Eighteen months passed since then, a time during which Palm Pre was quickly consigned to history as an interesting curiosity, Palm was acquired by HP, WebOS remained a promising, fascinating even, operating system for mobile devices. While I downloaded the WebOS SDK back in the day, I quickly lost interest given that Palm did the lousiest job bringing the Pre to Europe — it was never available in Hellas and very few carriers, electronics chains and retailers carried it throughout Europe. Subsequent variants and revisions of the device were also totally absent from the market.

I did keep an open eye, however, as I find WebOS truly interesting. The other day I read this post on the Palm Development Center Blog. Apparently Prelude now includes support for more alphabets than I previously thought. Among them was Hellenic.
Extracting the Prelude font from the emulator image is very easy, using scp after the emulator has completed booting.

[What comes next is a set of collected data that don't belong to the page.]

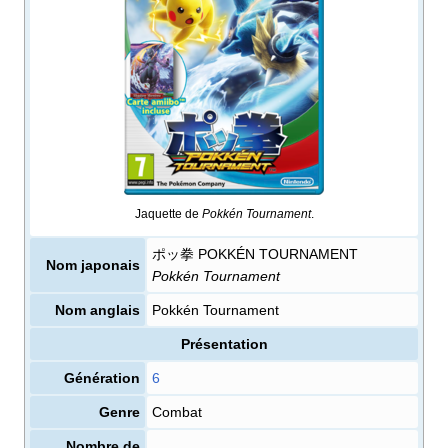
Jaquette de
Pokkén Tournament
.
ポッ拳 POKKÉN TOURNAMENT
Nom japonais
Pokkén Tournament
Nom anglais
Pokkén Tournament
Présentation
Génération
6
Genre
Combat
Nombre de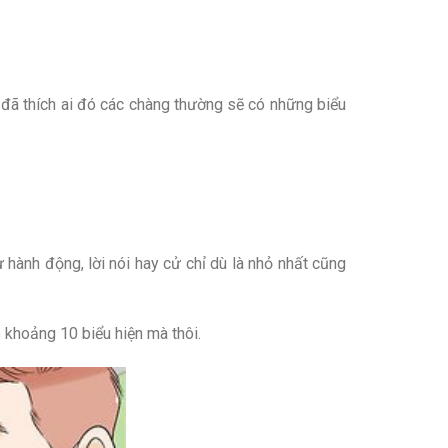
đã thích ai đó các chàng thường sẽ có những biểu
 hành động, lời nói hay cử chỉ dù là nhỏ nhất cũng
ó khoảng 10 biểu hiện mà thôi.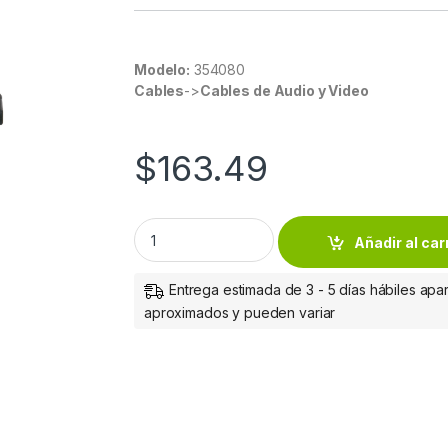
Modelo:
354080
Cables
->
Cables de Audio y Video
$
163.49
Cable HDMI Manhattan con Ethernet, 8K@60Hz
Añadir al car
Entrega estimada de 3 - 5 días hábiles apar
aproximados y pueden variar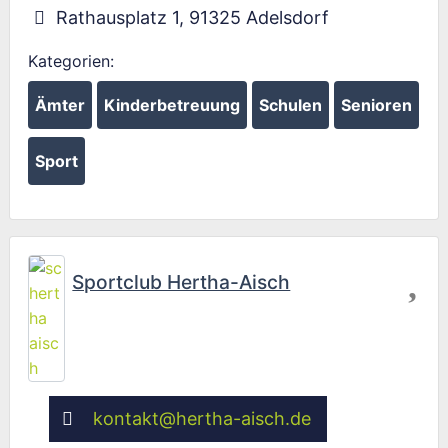
Rathausplatz 1
,
91325
Adelsdorf
Kategorien:
Ämter
Kinderbetreuung
Schulen
Senioren
Sport
Fav
Sportclub Hertha-Aisch
kontakt
@
hertha-aisch.de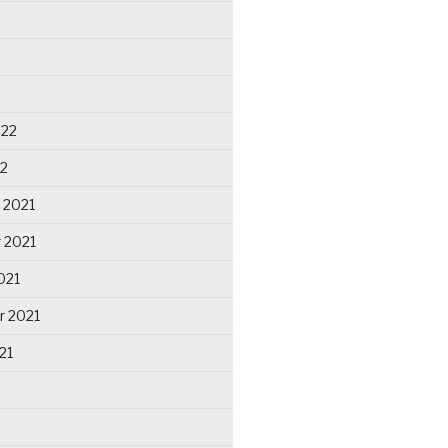
022
22
 2021
 2021
021
r 2021
21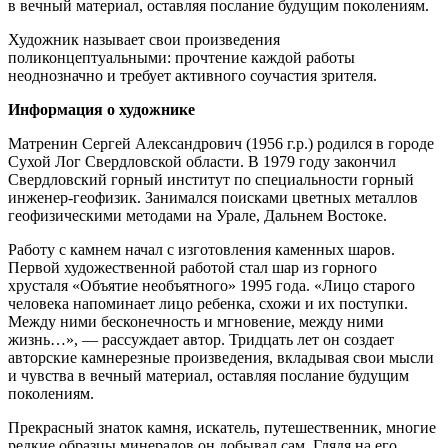
в вечный материал, оставляя послание будущим поколениям.
Художник называет свои произведения
поликонцептуальными: прочтение каждой работы
неоднозначно и требует активного соучастия зрителя.
Информация о художнике
Матренин Сергей Александрович (1956 г.р.) родился в городе
Сухой Лог Свердловской области. В 1979 году закончил
Свердловский горный институт по специальности горный
инженер-геофизик. Занимался поисками цветных металлов
геофизическими методами на Урале, Дальнем Востоке.
Работу с камнем начал с изготовления каменных шаров.
Первой художественной работой стал шар из горного
хрусталя «Объятие необъятного» 1995 года. «Лицо старого
человека напоминает лицо ребенка, схожи и их поступки.
Между ними бесконечность и мгновение, между ними
жизнь…», — рассуждает автор. Тридцать лет он создает
авторские камнерезные произведения, вкладывая свои мысли
и чувства в вечный материал, оставляя послание будущим
поколениям.
Прекрасный знаток камня, искатель, путешественник, многие
редкие образцы минералов он добывал сам. Глядя на его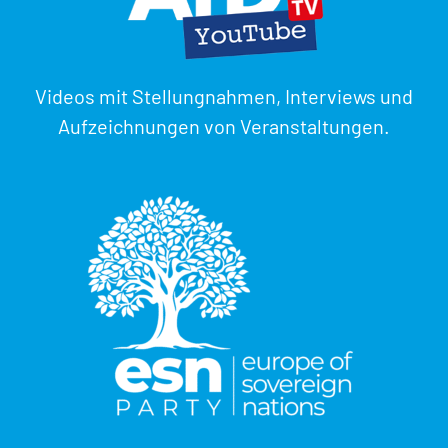
Videos mit Stellungnahmen, Interviews und
Aufzeichnungen von Veranstaltungen.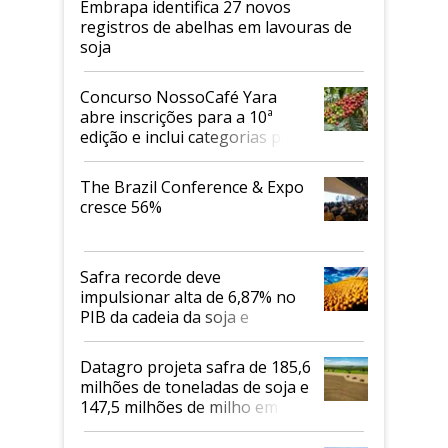
Embrapa identifica 27 novos
registros de abelhas em lavouras de
soja
Concurso NossoCafé Yara
abre inscrições para a 10ª
edição e inclui categorias para
cafés Canephora
The Brazil Conference & Expo
cresce 56%
Safra recorde deve
impulsionar alta de 6,87% no
PIB da cadeia da soja e
biodiesel em 2026
Datagro projeta safra de 185,6
milhões de toneladas de soja e
147,5 milhões de milho em
2026/27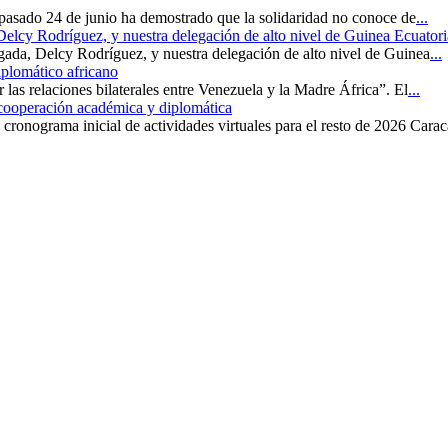
 pasado 24 de junio ha demostrado que la solidaridad no conoce de
...
 Delcy Rodríguez, y nuestra delegación de alto nivel de Guinea Ecuatori
rgada, Delcy Rodríguez, y nuestra delegación de alto nivel de Guinea
...
iplomático africano
r las relaciones bilaterales entre Venezuela y la Madre África”. El
...
 cooperación académica y diplomática
cronograma inicial de actividades virtuales para el resto de 2026 Carac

I tried the Prelude fonts on my main linux workstation, the machine I spend more than 85% of my time daily. The results were frighteningly bad.

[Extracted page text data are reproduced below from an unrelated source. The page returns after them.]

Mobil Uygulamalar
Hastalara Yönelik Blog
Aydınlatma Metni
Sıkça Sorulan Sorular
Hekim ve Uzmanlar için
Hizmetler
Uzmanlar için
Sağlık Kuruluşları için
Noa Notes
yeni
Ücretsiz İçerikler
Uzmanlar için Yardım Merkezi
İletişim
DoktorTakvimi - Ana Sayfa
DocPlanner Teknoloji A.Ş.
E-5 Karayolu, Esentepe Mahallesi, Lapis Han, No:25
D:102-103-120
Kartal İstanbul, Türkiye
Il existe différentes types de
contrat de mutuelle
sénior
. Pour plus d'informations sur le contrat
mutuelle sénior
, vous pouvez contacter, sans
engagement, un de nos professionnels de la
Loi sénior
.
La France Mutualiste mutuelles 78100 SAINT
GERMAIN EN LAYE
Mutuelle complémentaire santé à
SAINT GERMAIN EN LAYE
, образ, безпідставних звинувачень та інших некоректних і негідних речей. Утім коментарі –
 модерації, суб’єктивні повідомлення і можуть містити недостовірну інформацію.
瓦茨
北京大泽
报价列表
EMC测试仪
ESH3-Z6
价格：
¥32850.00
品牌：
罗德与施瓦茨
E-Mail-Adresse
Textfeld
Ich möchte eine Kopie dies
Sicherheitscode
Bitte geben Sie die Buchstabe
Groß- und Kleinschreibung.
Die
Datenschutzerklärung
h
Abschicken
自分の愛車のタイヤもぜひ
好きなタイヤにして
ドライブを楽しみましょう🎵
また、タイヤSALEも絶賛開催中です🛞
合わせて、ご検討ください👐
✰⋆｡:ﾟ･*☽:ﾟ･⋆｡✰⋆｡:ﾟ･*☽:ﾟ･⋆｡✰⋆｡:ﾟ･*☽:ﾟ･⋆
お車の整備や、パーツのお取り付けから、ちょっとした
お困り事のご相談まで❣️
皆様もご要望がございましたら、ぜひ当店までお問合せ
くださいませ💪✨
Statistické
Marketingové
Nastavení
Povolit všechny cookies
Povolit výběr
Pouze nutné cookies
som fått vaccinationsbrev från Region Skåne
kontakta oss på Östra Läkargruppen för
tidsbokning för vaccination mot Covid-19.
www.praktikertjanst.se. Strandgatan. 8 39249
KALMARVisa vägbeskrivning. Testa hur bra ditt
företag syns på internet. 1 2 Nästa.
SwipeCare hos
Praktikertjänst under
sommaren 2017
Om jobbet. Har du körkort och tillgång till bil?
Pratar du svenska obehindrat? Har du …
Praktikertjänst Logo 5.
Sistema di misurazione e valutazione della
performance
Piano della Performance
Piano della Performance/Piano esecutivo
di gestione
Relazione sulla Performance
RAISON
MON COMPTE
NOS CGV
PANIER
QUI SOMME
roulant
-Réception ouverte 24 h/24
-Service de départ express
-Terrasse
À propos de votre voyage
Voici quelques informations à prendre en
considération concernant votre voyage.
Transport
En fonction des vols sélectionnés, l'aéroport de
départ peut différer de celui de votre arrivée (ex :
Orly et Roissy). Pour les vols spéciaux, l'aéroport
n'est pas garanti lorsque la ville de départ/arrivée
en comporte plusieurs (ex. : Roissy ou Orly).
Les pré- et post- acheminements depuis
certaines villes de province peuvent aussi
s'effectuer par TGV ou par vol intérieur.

Prelude is a gorgeous font, but the hellenic glyphs look ridiculously bad. They seem like they were designed by someone other than the original designer; or the original designer has no clue as to how hellenic glyphs are designed. I mean look at this lowercase omega, or that totally out of place lowercase alpha. Like a distant, uglier cousin of Futura, that got lost and found shelter in a different font. In addition to being very ugly, with absurd metrics and an æsthetic feel that’s totally different to that of the Roman glyphs in the font, the hellenic glyphs betray complete ignorance of the hellenic alphabet. Needless to say, hellenic in Prelude look like a botched, hurried job, aimed at providing the bare essential support for hellenic, probably added at the last minute, bunched together with cyrillic and eastern european glyphs, for the sole purpose of giving HP/Palm the opportunity to claim international font support in their upcoming products. In reality, hellenic characters in Prelude have very little in common to their roman counterparts. And this is a shame not only because Prelude (for roman characters) is a fantastic font, but also because fonts, contrary to software, are not iteratively designed at the rate that software is and chances are that the botched hellenic glyphs currently found in Prelude will be on HP/Palm devices for a long time to come. What a shame!